Segment Open

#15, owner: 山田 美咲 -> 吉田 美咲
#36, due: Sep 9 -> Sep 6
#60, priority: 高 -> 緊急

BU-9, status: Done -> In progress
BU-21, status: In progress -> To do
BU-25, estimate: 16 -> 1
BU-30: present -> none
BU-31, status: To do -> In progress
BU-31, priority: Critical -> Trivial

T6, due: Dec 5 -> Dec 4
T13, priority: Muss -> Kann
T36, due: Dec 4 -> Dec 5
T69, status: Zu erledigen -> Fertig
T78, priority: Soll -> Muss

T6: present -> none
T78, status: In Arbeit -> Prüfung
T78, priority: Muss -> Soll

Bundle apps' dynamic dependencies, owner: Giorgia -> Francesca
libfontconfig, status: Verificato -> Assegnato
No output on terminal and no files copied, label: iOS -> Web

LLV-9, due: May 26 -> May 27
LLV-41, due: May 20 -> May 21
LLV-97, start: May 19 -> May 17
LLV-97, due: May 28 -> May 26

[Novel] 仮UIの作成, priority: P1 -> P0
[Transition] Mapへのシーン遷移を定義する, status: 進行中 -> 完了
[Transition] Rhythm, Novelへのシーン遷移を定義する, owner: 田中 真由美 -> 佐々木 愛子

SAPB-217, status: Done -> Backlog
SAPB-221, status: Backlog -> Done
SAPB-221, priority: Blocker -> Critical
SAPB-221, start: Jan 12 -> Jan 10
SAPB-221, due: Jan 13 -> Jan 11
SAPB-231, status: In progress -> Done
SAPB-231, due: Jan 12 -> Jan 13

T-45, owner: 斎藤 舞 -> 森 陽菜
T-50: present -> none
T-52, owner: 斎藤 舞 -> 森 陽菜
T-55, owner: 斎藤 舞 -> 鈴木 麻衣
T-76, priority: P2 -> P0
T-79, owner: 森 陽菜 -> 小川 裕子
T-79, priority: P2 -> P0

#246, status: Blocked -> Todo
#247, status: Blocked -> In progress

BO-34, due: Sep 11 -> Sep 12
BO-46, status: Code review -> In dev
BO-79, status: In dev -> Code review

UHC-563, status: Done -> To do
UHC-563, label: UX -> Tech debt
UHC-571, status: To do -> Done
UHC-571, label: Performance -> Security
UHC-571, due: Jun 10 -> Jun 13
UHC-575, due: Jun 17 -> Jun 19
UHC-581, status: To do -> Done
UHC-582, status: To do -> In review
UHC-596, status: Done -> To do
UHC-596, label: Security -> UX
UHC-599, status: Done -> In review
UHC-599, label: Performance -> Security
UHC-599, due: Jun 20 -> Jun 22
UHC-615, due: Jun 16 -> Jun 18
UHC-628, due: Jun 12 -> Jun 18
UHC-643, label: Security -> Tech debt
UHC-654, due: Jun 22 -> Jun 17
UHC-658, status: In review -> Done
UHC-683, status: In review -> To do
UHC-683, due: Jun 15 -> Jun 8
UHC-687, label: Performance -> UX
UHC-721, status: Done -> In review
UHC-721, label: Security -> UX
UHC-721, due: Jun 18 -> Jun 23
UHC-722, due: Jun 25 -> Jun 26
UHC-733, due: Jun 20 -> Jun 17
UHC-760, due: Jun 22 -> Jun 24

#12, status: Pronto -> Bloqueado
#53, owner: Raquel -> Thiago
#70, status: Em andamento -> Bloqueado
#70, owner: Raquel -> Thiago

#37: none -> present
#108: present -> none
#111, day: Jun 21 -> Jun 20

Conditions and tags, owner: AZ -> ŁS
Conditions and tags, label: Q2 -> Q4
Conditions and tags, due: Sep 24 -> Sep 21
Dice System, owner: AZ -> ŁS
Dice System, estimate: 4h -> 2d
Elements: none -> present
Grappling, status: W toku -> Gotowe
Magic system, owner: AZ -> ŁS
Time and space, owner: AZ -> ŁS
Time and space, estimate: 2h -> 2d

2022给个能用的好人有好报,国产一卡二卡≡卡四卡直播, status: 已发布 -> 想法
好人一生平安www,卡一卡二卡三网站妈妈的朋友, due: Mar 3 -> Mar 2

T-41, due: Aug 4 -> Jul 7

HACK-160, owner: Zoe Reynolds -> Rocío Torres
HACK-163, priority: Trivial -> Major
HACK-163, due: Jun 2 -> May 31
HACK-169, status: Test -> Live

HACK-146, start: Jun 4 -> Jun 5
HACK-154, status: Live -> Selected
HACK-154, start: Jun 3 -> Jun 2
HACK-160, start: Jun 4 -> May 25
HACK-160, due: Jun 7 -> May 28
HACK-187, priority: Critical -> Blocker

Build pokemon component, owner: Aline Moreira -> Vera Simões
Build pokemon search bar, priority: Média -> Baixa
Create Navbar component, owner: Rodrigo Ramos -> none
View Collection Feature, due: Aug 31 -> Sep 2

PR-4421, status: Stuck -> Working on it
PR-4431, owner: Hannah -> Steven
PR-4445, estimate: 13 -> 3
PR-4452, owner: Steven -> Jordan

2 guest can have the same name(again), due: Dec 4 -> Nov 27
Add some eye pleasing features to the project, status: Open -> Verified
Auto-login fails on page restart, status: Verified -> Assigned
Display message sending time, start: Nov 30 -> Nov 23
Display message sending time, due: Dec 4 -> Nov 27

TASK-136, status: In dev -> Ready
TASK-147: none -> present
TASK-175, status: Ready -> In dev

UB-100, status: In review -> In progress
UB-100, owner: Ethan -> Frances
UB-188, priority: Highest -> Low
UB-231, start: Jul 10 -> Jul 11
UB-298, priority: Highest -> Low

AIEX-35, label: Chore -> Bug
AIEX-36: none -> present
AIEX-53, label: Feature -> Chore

Segment Closed

▶ ABOUT THIS TASK
Give back each entry above precisely as it was written.

▶ RESULT
#15, owner: 山田 美咲 -> 吉田 美咲
#36, due: Sep 9 -> Sep 6
#60, priority: 高 -> 緊急

BU-9, status: Done -> In progress
BU-21, status: In progress -> To do
BU-25, estimate: 16 -> 1
BU-30: present -> none
BU-31, status: To do -> In progress
BU-31, priority: Critical -> Trivial

T6, due: Dec 5 -> Dec 4
T13, priority: Muss -> Kann
T36, due: Dec 4 -> Dec 5
T69, status: Zu erledigen -> Fertig
T78, priority: Soll -> Muss

T6: present -> none
T78, status: In Arbeit -> Prüfung
T78, priority: Muss -> Soll

Bundle apps' dynamic dependencies, owner: Giorgia -> Francesca
libfontconfig, status: Verificato -> Assegnato
No output on terminal and no files copied, label: iOS -> Web

LLV-9, due: May 26 -> May 27
LLV-41, due: May 20 -> May 21
LLV-97, start: May 19 -> May 17
LLV-97, due: May 28 -> May 26

[Novel] 仮UIの作成, priority: P1 -> P0
[Transition] Mapへのシーン遷移を定義する, status: 進行中 -> 完了
[Transition] Rhythm, Novelへのシーン遷移を定義する, owner: 田中 真由美 -> 佐々木 愛子

SAPB-217, status: Done -> Backlog
SAPB-221, status: Backlog -> Done
SAPB-221, priority: Blocker -> Critical
SAPB-221, start: Jan 12 -> Jan 10
SAPB-221, due: Jan 13 -> Jan 11
SAPB-231, status: In progress -> Done
SAPB-231, due: Jan 12 -> Jan 13

T-45, owner: 斎藤 舞 -> 森 陽菜
T-50: present -> none
T-52, owner: 斎藤 舞 -> 森 陽菜
T-55, owner: 斎藤 舞 -> 鈴木 麻衣
T-76, priority: P2 -> P0
T-79, owner: 森 陽菜 -> 小川 裕子
T-79, priority: P2 -> P0

#246, status: Blocked -> Todo
#247, status: Blocked -> In progress

BO-34, due: Sep 11 -> Sep 12
BO-46, status: Code review -> In dev
BO-79, status: In dev -> Code review

UHC-563, status: Done -> To do
UHC-563, label: UX -> Tech debt
UHC-571, status: To do -> Done
UHC-571, label: Performance -> Security
UHC-571, due: Jun 10 -> Jun 13
UHC-575, due: Jun 17 -> Jun 19
UHC-581, status: To do -> Done
UHC-582, status: To do -> In review
UHC-596, status: Done -> To do
UHC-596, label: Security -> UX
UHC-599, status: Done -> In review
UHC-599, label: Performance -> Security
UHC-599, due: Jun 20 -> Jun 22
UHC-615, due: Jun 16 -> Jun 18
UHC-628, due: Jun 12 -> Jun 18
UHC-643, label: Security -> Tech debt
UHC-654, due: Jun 22 -> Jun 17
UHC-658, status: In review -> Done
UHC-683, status: In review -> To do
UHC-683, due: Jun 15 -> Jun 8
UHC-687, label: Performance -> UX
UHC-721, status: Done -> In review
UHC-721, label: Security -> UX
UHC-721, due: Jun 18 -> Jun 23
UHC-722, due: Jun 25 -> Jun 26
UHC-733, due: Jun 20 -> Jun 17
UHC-760, due: Jun 22 -> Jun 24

#12, status: Pronto -> Bloqueado
#53, owner: Raquel -> Thiago
#70, status: Em andamento -> Bloqueado
#70, owner: Raquel -> Thiago

#37: none -> present
#108: present -> none
#111, day: Jun 21 -> Jun 20

Conditions and tags, owner: AZ -> ŁS
Conditions and tags, label: Q2 -> Q4
Conditions and tags, due: Sep 24 -> Sep 21
Dice System, owner: AZ -> ŁS
Dice System, estimate: 4h -> 2d
Elements: none -> present
Grappling, status: W toku -> Gotowe
Magic system, owner: AZ -> ŁS
Time and space, owner: AZ -> ŁS
Time and space, estimate: 2h -> 2d

2022给个能用的好人有好报,国产一卡二卡≡卡四卡直播, status: 已发布 -> 想法
好人一生平安www,卡一卡二卡三网站妈妈的朋友, due: Mar 3 -> Mar 2

T-41, due: Aug 4 -> Jul 7

HACK-160, owner: Zoe Reynolds -> Rocío Torres
HACK-163, priority: Trivial -> Major
HACK-163, due: Jun 2 -> May 31
HACK-169, status: Test -> Live

HACK-146, start: Jun 4 -> Jun 5
HACK-154, status: Live -> Selected
HACK-154, start: Jun 3 -> Jun 2
HACK-160, start: Jun 4 -> May 25
HACK-160, due: Jun 7 -> May 28
HACK-187, priority: Critical -> Blocker

Build pokemon component, owner: Aline Moreira -> Vera Simões
Build pokemon search bar, priority: Média -> Baixa
Create Navbar component, owner: Rodrigo Ramos -> none
View Collection Feature, due: Aug 31 -> Sep 2

PR-4421, status: Stuck -> Working on it
PR-4431, owner: Hannah -> Steven
PR-4445, estimate: 13 -> 3
PR-4452, owner: Steven -> Jordan

2 guest can have the same name(again), due: Dec 4 -> Nov 27
Add some eye pleasing features to the project, status: Open -> Verified
Auto-login fails on page restart, status: Verified -> Assigned
Display message sending time, start: Nov 30 -> Nov 23
Display message sending time, due: Dec 4 -> Nov 27

TASK-136, status: In dev -> Ready
TASK-147: none -> present
TASK-175, status: Ready -> In dev

UB-100, status: In review -> In progress
UB-100, owner: Ethan -> Frances
UB-188, priority: Highest -> Low
UB-231, start: Jul 10 -> Jul 11
UB-298, priority: Highest -> Low

AIEX-35, label: Chore -> Bug
AIEX-36: none -> present
AIEX-53, label: Feature -> Chore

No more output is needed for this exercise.